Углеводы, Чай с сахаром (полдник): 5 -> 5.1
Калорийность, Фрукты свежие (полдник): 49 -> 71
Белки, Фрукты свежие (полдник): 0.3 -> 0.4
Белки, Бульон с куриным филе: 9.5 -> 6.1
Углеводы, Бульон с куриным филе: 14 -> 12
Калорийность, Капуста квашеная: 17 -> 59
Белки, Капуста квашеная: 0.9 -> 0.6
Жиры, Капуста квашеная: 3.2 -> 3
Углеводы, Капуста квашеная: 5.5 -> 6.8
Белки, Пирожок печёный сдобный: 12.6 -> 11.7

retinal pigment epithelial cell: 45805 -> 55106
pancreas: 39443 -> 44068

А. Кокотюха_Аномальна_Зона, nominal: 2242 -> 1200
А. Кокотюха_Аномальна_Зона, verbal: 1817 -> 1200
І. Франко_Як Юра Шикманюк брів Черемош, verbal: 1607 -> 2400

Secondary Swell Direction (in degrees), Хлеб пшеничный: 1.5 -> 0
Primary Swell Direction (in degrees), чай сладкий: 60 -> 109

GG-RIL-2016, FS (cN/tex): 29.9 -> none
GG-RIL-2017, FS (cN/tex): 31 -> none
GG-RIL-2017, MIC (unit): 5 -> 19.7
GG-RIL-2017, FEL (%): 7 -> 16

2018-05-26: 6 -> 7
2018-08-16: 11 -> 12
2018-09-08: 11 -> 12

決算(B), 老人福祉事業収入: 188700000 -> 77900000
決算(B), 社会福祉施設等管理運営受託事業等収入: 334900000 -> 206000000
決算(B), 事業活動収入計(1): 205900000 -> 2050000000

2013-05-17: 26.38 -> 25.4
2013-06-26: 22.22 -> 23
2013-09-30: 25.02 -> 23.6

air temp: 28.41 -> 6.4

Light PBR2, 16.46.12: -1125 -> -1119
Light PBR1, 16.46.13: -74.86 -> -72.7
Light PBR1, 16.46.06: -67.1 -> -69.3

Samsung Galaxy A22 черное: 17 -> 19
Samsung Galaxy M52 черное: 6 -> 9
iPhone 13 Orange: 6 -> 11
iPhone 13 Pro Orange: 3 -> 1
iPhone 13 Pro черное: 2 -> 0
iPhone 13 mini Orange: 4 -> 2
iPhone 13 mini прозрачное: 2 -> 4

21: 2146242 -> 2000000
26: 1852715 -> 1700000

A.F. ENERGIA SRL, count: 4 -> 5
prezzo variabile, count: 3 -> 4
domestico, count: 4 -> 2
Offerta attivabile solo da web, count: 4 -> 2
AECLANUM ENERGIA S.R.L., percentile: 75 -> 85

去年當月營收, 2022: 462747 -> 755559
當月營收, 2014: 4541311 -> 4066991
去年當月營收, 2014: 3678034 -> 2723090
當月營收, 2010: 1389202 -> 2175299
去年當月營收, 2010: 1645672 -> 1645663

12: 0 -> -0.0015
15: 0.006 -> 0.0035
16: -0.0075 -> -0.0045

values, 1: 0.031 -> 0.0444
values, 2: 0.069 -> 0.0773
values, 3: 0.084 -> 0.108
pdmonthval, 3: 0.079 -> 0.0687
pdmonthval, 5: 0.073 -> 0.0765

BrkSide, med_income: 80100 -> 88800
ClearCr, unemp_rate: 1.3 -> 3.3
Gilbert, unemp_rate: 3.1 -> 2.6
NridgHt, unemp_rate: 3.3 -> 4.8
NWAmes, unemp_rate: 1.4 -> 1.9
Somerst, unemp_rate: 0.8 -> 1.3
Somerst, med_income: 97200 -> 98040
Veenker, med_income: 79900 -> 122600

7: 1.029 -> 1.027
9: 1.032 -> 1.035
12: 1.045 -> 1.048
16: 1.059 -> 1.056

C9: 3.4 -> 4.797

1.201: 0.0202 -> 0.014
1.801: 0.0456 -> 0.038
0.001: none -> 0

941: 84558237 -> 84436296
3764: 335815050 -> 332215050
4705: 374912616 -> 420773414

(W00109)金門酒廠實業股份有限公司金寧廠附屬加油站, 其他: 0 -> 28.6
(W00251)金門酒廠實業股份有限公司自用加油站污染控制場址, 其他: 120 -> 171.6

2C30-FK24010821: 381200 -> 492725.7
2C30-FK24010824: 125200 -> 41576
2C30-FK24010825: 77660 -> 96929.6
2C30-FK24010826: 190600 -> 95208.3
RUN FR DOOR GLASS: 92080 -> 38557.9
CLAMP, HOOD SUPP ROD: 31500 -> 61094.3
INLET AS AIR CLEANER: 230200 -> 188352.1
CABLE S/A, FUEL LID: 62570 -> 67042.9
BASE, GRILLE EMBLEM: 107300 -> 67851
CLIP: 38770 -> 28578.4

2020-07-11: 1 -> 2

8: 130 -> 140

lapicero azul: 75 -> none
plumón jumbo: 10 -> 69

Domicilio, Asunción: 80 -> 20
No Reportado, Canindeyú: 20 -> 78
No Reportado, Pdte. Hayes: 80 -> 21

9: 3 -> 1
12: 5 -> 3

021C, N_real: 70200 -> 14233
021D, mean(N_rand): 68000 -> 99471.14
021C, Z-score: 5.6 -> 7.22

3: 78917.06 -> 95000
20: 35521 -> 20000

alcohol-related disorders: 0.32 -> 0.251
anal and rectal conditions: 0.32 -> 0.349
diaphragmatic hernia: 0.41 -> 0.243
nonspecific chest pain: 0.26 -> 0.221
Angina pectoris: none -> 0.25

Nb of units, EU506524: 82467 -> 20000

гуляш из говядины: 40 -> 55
□ □ □ □
ABOUT THIS TASK
Start to finish, copy the records above with no differences.

RESULT OF THIS EXERCISE
Углеводы, Чай с сахаром (полдник): 5 -> 5.1
Калорийность, Фрукты свежие (полдник): 49 -> 71
Белки, Фрукты свежие (полдник): 0.3 -> 0.4
Белки, Бульон с куриным филе: 9.5 -> 6.1
Углеводы, Бульон с куриным филе: 14 -> 12
Калорийность, Капуста квашеная: 17 -> 59
Белки, Капуста квашеная: 0.9 -> 0.6
Жиры, Капуста квашеная: 3.2 -> 3
Углеводы, Капуста квашеная: 5.5 -> 6.8
Белки, Пирожок печёный сдобный: 12.6 -> 11.7

retinal pigment epithelial cell: 45805 -> 55106
pancreas: 39443 -> 44068

А. Кокотюха_Аномальна_Зона, nominal: 2242 -> 1200
А. Кокотюха_Аномальна_Зона, verbal: 1817 -> 1200
І. Франко_Як Юра Шикманюк брів Черемош, verbal: 1607 -> 2400

Secondary Swell Direction (in degrees), Хлеб пшеничный: 1.5 -> 0
Primary Swell Direction (in degrees), чай сладкий: 60 -> 109

GG-RIL-2016, FS (cN/tex): 29.9 -> none
GG-RIL-2017, FS (cN/tex): 31 -> none
GG-RIL-2017, MIC (unit): 5 -> 19.7
GG-RIL-2017, FEL (%): 7 -> 16

2018-05-26: 6 -> 7
2018-08-16: 11 -> 12
2018-09-08: 11 -> 12

決算(B), 老人福祉事業収入: 188700000 -> 77900000
決算(B), 社会福祉施設等管理運営受託事業等収入: 334900000 -> 206000000
決算(B), 事業活動収入計(1): 205900000 -> 2050000000

2013-05-17: 26.38 -> 25.4
2013-06-26: 22.22 -> 23
2013-09-30: 25.02 -> 23.6

air temp: 28.41 -> 6.4

Light PBR2, 16.46.12: -1125 -> -1119
Light PBR1, 16.46.13: -74.86 -> -72.7
Light PBR1, 16.46.06: -67.1 -> -69.3

Samsung Galaxy A22 черное: 17 -> 19
Samsung Galaxy M52 черное: 6 -> 9
iPhone 13 Orange: 6 -> 11
iPhone 13 Pro Orange: 3 -> 1
iPhone 13 Pro черное: 2 -> 0
iPhone 13 mini Orange: 4 -> 2
iPhone 13 mini прозрачное: 2 -> 4

21: 2146242 -> 2000000
26: 1852715 -> 1700000

A.F. ENERGIA SRL, count: 4 -> 5
prezzo variabile, count: 3 -> 4
domestico, count: 4 -> 2
Offerta attivabile solo da web, count: 4 -> 2
AECLANUM ENERGIA S.R.L., percentile: 75 -> 85

去年當月營收, 2022: 462747 -> 755559
當月營收, 2014: 4541311 -> 4066991
去年當月營收, 2014: 3678034 -> 2723090
當月營收, 2010: 1389202 -> 2175299
去年當月營收, 2010: 1645672 -> 1645663

12: 0 -> -0.0015
15: 0.006 -> 0.0035
16: -0.0075 -> -0.0045

values, 1: 0.031 -> 0.0444
values, 2: 0.069 -> 0.0773
values, 3: 0.084 -> 0.108
pdmonthval, 3: 0.079 -> 0.0687
pdmonthval, 5: 0.073 -> 0.0765

BrkSide, med_income: 80100 -> 88800
ClearCr, unemp_rate: 1.3 -> 3.3
Gilbert, unemp_rate: 3.1 -> 2.6
NridgHt, unemp_rate: 3.3 -> 4.8
NWAmes, unemp_rate: 1.4 -> 1.9
Somerst, unemp_rate: 0.8 -> 1.3
Somerst, med_income: 97200 -> 98040
Veenker, med_income: 79900 -> 122600

7: 1.029 -> 1.027
9: 1.032 -> 1.035
12: 1.045 -> 1.048
16: 1.059 -> 1.056

C9: 3.4 -> 4.797

1.201: 0.0202 -> 0.014
1.801: 0.0456 -> 0.038
0.001: none -> 0

941: 84558237 -> 84436296
3764: 335815050 -> 332215050
4705: 374912616 -> 420773414

(W00109)金門酒廠實業股份有限公司金寧廠附屬加油站, 其他: 0 -> 28.6
(W00251)金門酒廠實業股份有限公司自用加油站污染控制場址, 其他: 120 -> 171.6

2C30-FK24010821: 381200 -> 492725.7
2C30-FK24010824: 125200 -> 41576
2C30-FK24010825: 77660 -> 96929.6
2C30-FK24010826: 190600 -> 95208.3
RUN FR DOOR GLASS: 92080 -> 38557.9
CLAMP, HOOD SUPP ROD: 31500 -> 61094.3
INLET AS AIR CLEANER: 230200 -> 188352.1
CABLE S/A, FUEL LID: 62570 -> 67042.9
BASE, GRILLE EMBLEM: 107300 -> 67851
CLIP: 38770 -> 28578.4

2020-07-11: 1 -> 2

8: 130 -> 140

lapicero azul: 75 -> none
plumón jumbo: 10 -> 69

Domicilio, Asunción: 80 -> 20
No Reportado, Canindeyú: 20 -> 78
No Reportado, Pdte. Hayes: 80 -> 21

9: 3 -> 1
12: 5 -> 3

021C, N_real: 70200 -> 14233
021D, mean(N_rand): 68000 -> 99471.14
021C, Z-score: 5.6 -> 7.22

3: 78917.06 -> 95000
20: 35521 -> 20000

alcohol-related disorders: 0.32 -> 0.251
anal and rectal conditions: 0.32 -> 0.349
diaphragmatic hernia: 0.41 -> 0.243
nonspecific chest pain: 0.26 -> 0.221
Angina pectoris: none -> 0.25

Nb of units, EU506524: 82467 -> 20000

гуляш из говядины: 40 -> 55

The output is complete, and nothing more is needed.